> [Try it]
Report back every line from the entries below in which the word "Reino" occurs.

> [Extracted material]
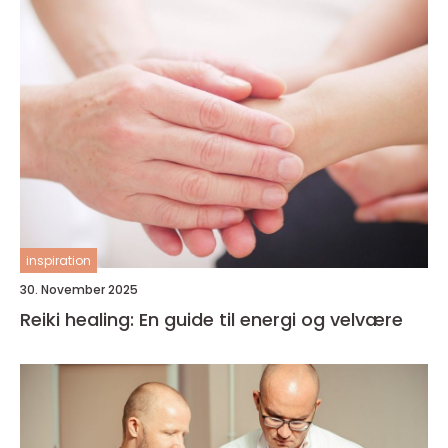
inspiration
30. November 2025
Reiki healing: En guide til energi og velvære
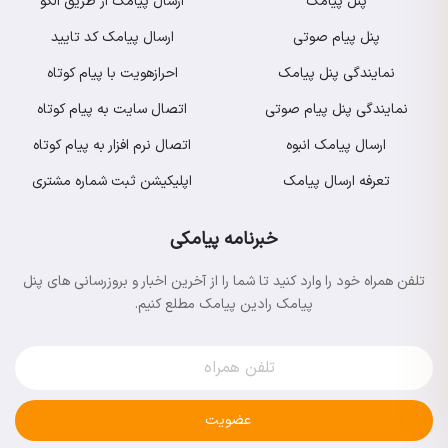
پنل پیامک
ارسال پیامک از طریق الگو
پنل پیام صوتی
ارسال پیامک کد تایید
نمایندگی پنل پیامک
احرازهویت با پیام کوتاه
نمایندگی پنل پیام صوتی
اتصال سایت به پیام کوتاه
ارسال پیامک انبوه
اتصال نرم افزار به پیام کوتاه
تعرفه ارسال پیامک
اپلیکیشن ثبت شماره مشتری
خبرنامه پیامکی
تلفن همراه خود را وارد کنید تا شما را از آخرین اخبار و بروزرسانی های پنل
پیامک رادین پیامک مطلع کنیم.
عضویت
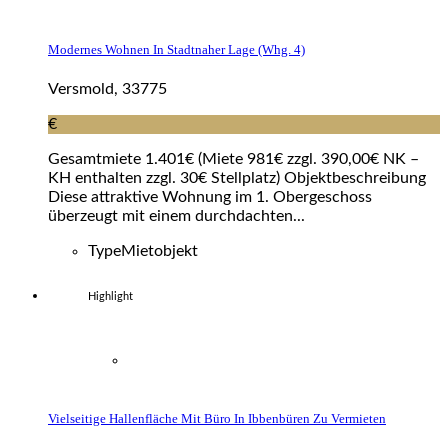
Modernes Wohnen In Stadtnaher Lage (whg. 4)
Versmold, 33775
€
Gesamtmiete 1.401€ (Miete 981€ zzgl. 390,00€ NK –
KH enthalten zzgl. 30€ Stellplatz) Objektbeschreibung
Diese attraktive Wohnung im 1. Obergeschoss
überzeugt mit einem durchdachten...
Type
Mietobjekt
Highlight
Vielseitige Hallenfläche Mit Büro In Ibbenbüren Zu Vermieten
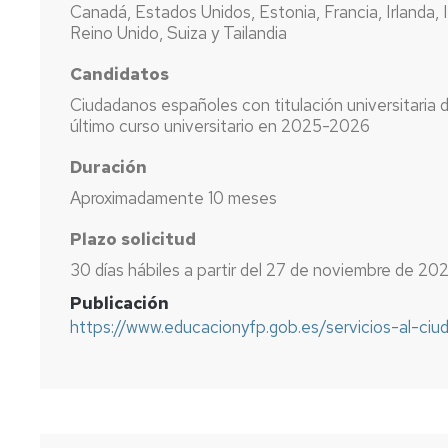
Canadá, Estados Unidos, Estonia, Francia, Irlanda, 
Reino Unido, Suiza y Tailandia
Candidatos
Ciudadanos españoles con titulación universitaria
último curso universitario en 2025-2026
Duración
Aproximadamente 10 meses
Plazo solicitud
30 días hábiles a partir del 27 de noviembre de 20
Publicación
https://www.educacionyfp.gob.es/servicios-al-ci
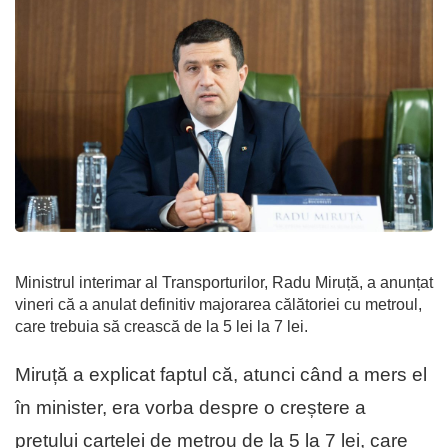
Ministrul interimar al Transporturilor, Radu Miruță, a anunțat
vineri că a anulat definitiv majorarea călătoriei cu metroul,
care trebuia să crească de la 5 lei la 7 lei.
Miruță a explicat faptul că, atunci când a mers el
în minister, era vorba despre o creștere a
prețului cartelei de metrou de la 5 la 7 lei, care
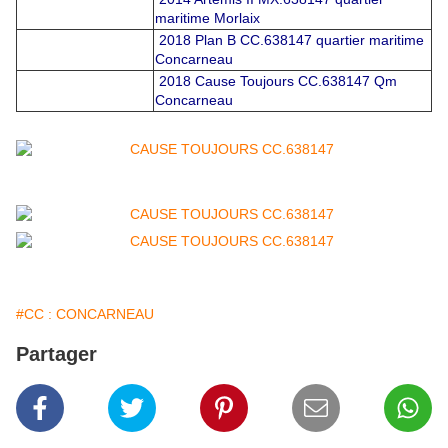
maritime Morlaix
2018 Plan B CC.638147 quartier maritime
Concarneau
2018 Cause Toujours CC.638147 Qm
Concarneau
#CC : CONCARNEAU
Partager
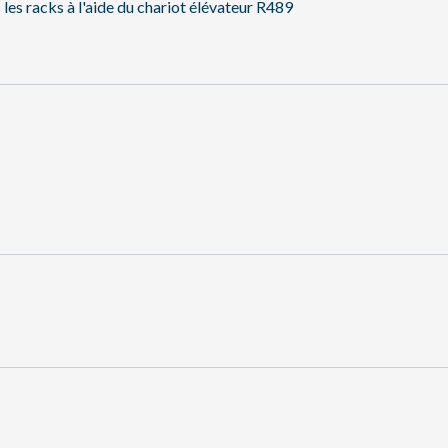
les racks à l'aide du chariot élévateur R489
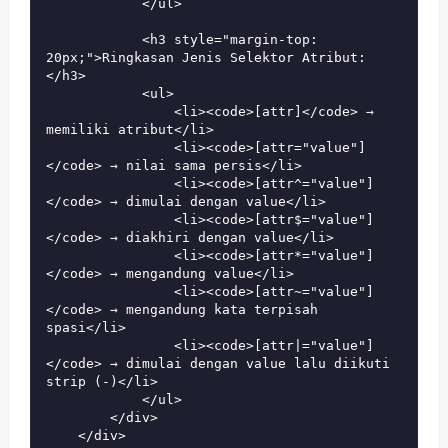
            </ul>

            <h3 style="margin-top: 
20px;">Ringkasan Jenis Selektor Atribut:
</h3>

            <ul>

                <li><code>[attr]</code> → 
memiliki atribut</li>

                <li><code>[attr="value"]
</code> → nilai sama persis</li>

                <li><code>[attr^="value"]
</code> → dimulai dengan value</li>

                <li><code>[attr$="value"]
</code> → diakhiri dengan value</li>

                <li><code>[attr*="value"]
</code> → mengandung value</li>

                <li><code>[attr~="value"]
</code> → mengandung kata terpisah 
spasi</li>

                <li><code>[attr|="value"]
</code> → dimulai dengan value lalu diikuti 
strip (-)</li>

            </ul>

        </div>

    </div>
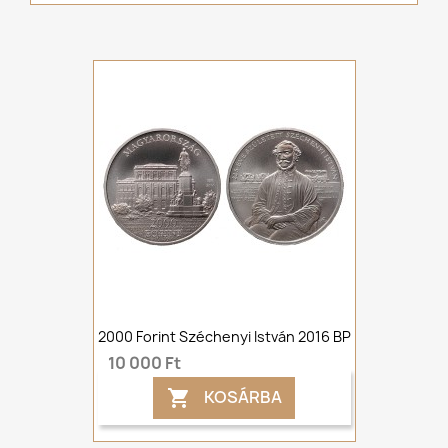
2000 Forint Széchenyi István 2016 BP
10 000 Ft
KOSÁRBA

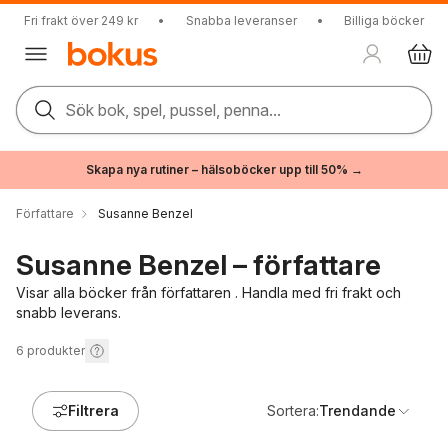
Fri frakt över 249 kr
•
Snabba leveranser
•
Billiga böcker
Sök bok, spel, pussel, penna...
Skapa nya rutiner – hälsoböcker upp till 50% →
Författare
Susanne Benzel
Susanne Benzel – författare
Visar alla böcker från författaren . Handla med fri frakt och
snabb leverans.
6
produkter
Filtrera
Sortera:
Trendande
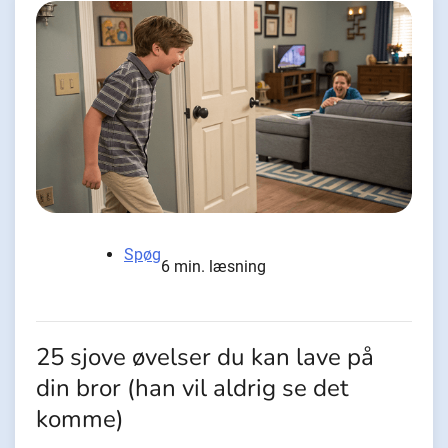
Spøg
6 min. læsning
25 sjove øvelser du kan lave på
din bror (han vil aldrig se det
komme)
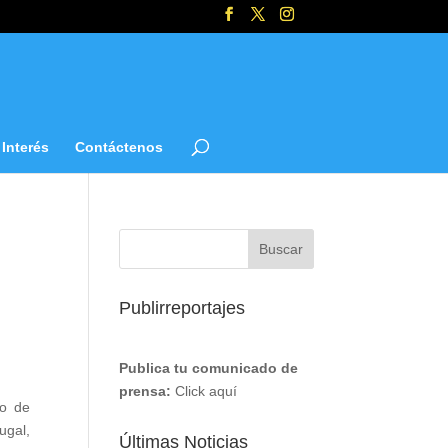
Interés
Contáctenos
Publirreportajes
Publica tu comunicado de
prensa:
Click aquí
ro de
ugal,
Últimas Noticias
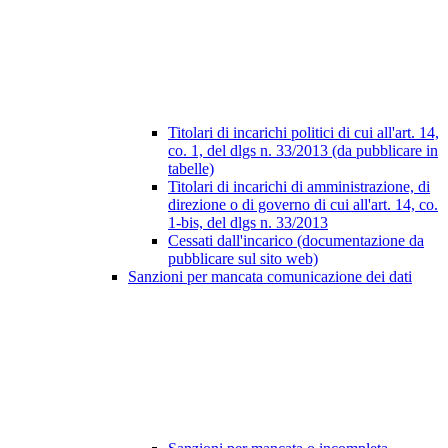
Titolari di incarichi politici di cui all'art. 14,
co. 1, del dlgs n. 33/2013 (da pubblicare in
tabelle)
Titolari di incarichi di amministrazione, di
direzione o di governo di cui all'art. 14, co.
1-bis, del dlgs n. 33/2013
Cessati dall'incarico (documentazione da
pubblicare sul sito web)
Sanzioni per mancata comunicazione dei dati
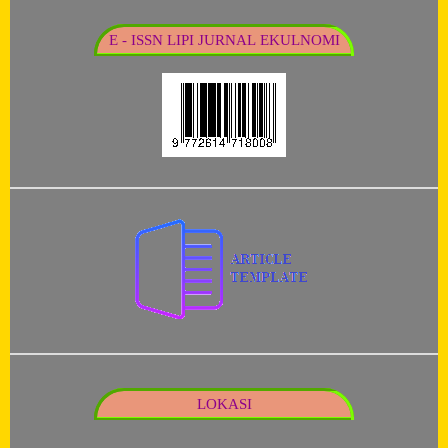
E - ISSN LIPI JURNAL EKULNOMI
LOKASI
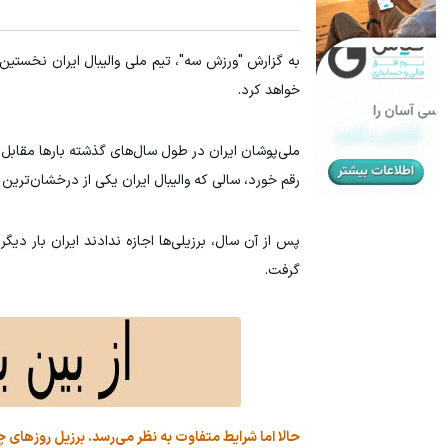
خواهد کرد.
رقم خورد، سالی که والیبال ایران یکی از درخشان‌ترین 
پس از آن سال، برزیلی‌ها اجازه ندادند ایران بار دیگ
گرفت.
حالا اما شرایط متفاوت به نظر می‌رسد. برزیل روزها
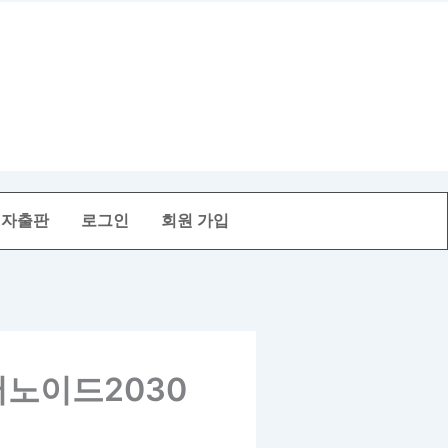
전자출판
로그인
회원 가입
머노이드2030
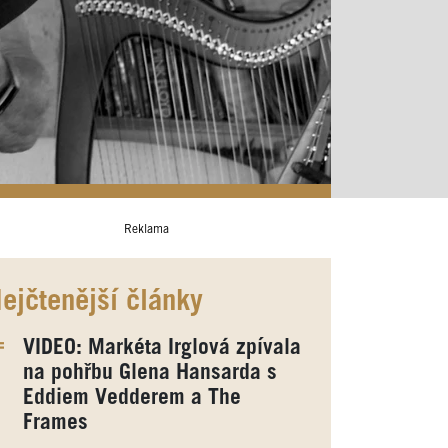
Reklama
ejčtenější články
VIDEO: Markéta Irglová zpívala
na pohřbu Glena Hansarda s
Eddiem Vedderem a The
Frames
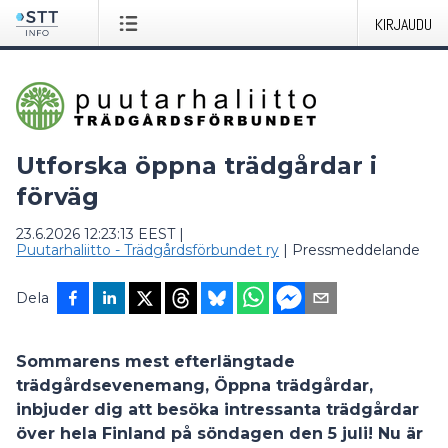
KIRJAUDU
Utforska öppna trädgårdar i
förväg
23.6.2026 12:23:13 EEST
|
Puutarhaliitto - Trädgårdsförbundet ry
|
Pressmeddelande
Dela
Sommarens mest efterlängtade
trädgårdsevenemang, Öppna trädgårdar,
inbjuder dig att besöka intressanta trädgårdar
över hela Finland på söndagen den 5 juli! Nu är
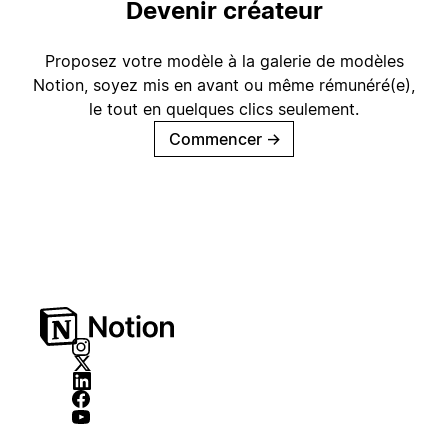
Devenir créateur
Proposez votre modèle à la galerie de modèles
Notion, soyez mis en avant ou même rémunéré(e),
le tout en quelques clics seulement.
Commencer
→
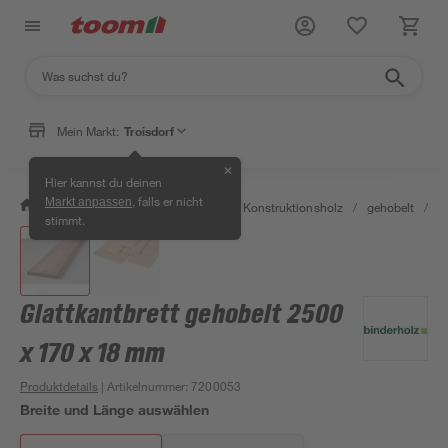
Mein Markt:
Troisdorf
✕
Hier kannst du deinen
, falls er nicht
Markt anpassen
/
Bauen & Renovieren
/
Holz
/
Konstruktionsholz
/
gehobelt
/
G
stimmt.
Glattkantbrett gehobelt 2500
x 170 x 18 mm
Produktdetails
| Artikelnummer
:
7200053
Breite und Länge auswählen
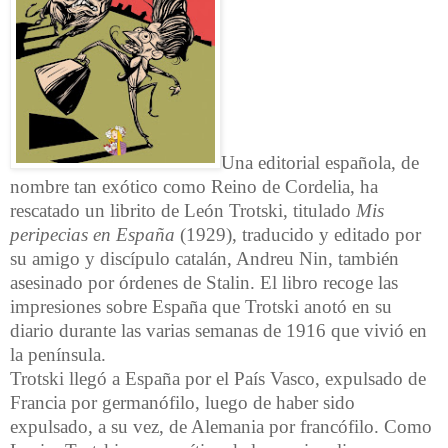
Una editorial española, de
nombre tan exótico como Reino de Cordelia, ha
rescatado un librito de León Trotski, titulado
Mis
peripecias en España
(1929), traducido y editado por
su amigo y discípulo catalán, Andreu Nin, también
asesinado por órdenes de Stalin. El libro recoge las
impresiones sobre España que Trotski anotó en su
diario durante las varias semanas de 1916 que vivió en
la península.
Trotski llegó a España por el País Vasco, expulsado de
Francia por germanófilo, luego de haber sido
expulsado, a su vez, de Alemania por francófilo. Como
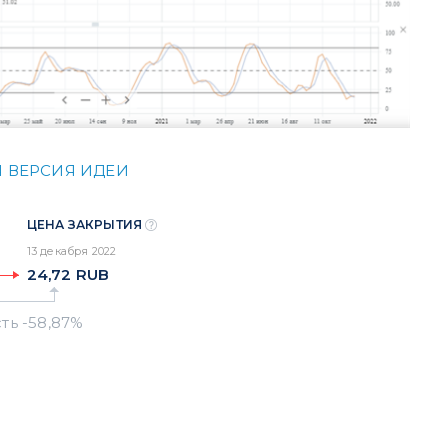
 ВЕРСИЯ ИДЕИ
ЦЕНА ЗАКРЫТИЯ
13 декабря 2022
24,72
RUB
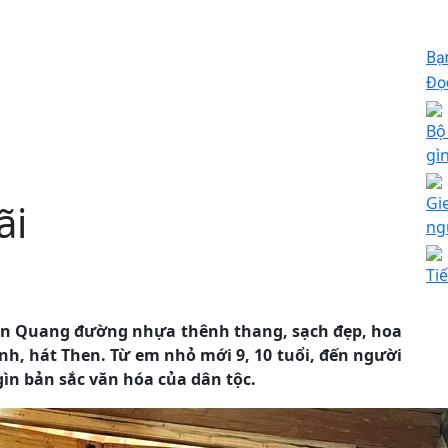
Bạ
Đọc
Bộ
gì
Gi
ãi
ng
Ti
yên Quang đường nhựa thênh thang, sạch đẹp, hoa
ính, hát Then. Từ em nhỏ mới 9, 10 tuổi, đến người
 gìn bản sắc văn hóa của dân tộc.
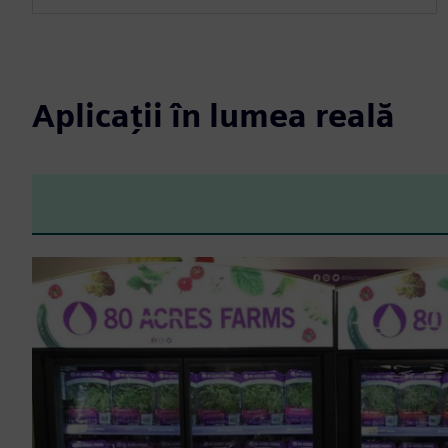
Aplicații în lumea reală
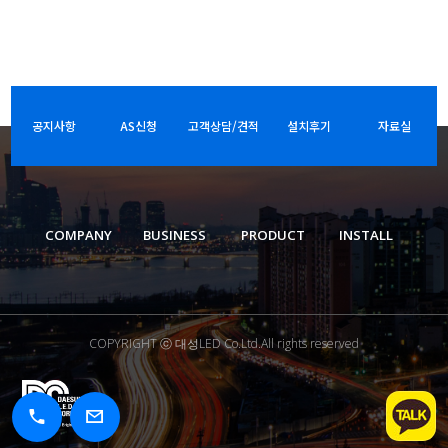
공지사항
AS신청
고객상담/견적
설치후기
자료실
COMPANY
BUSINESS
PRODUCT
INSTALL
COPYRIGHT ⓒ 대성LED Co.Ltd.All rights reserved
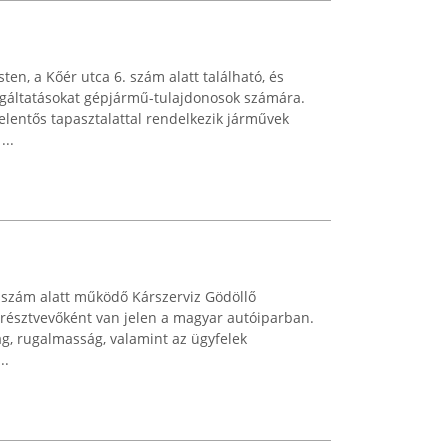
en, a Kőér utca 6. szám alatt található, és
lgáltatásokat gépjármű-tulajdonosok számára.
jelentős tapasztalattal rendelkezik járművek
...
 szám alatt működő Kárszerviz Gödöllő
résztvevőként van jelen a magyar autóiparban.
ág, rugalmasság, valamint az ügyfelek
..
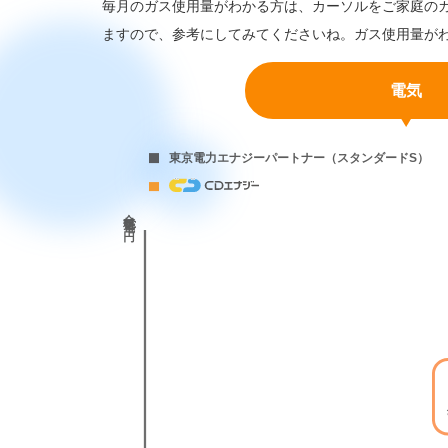
毎月のガス使用量がわかる方は、カーソルをご家庭の
ますので、参考にしてみてくださいね。ガス使用量が
電気
東京電力エナジーパートナー（スタンダードS）
(
)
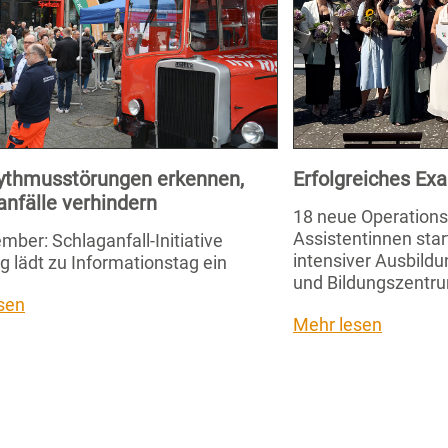
ythmusstörungen erkennen,
Erfolgreiches E
anfälle verhindern
18 neue Operation
Assistentinnen star
mber: Schlaganfall-Initiative
intensiver Ausbild
g lädt zu Informationstag ein
und Bildungszentru
sen
Mehr lesen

> [Solution for this task]
Reino Unido, Suiza y Tailandia
nombre tan exótico como Reino de Cordelia, ha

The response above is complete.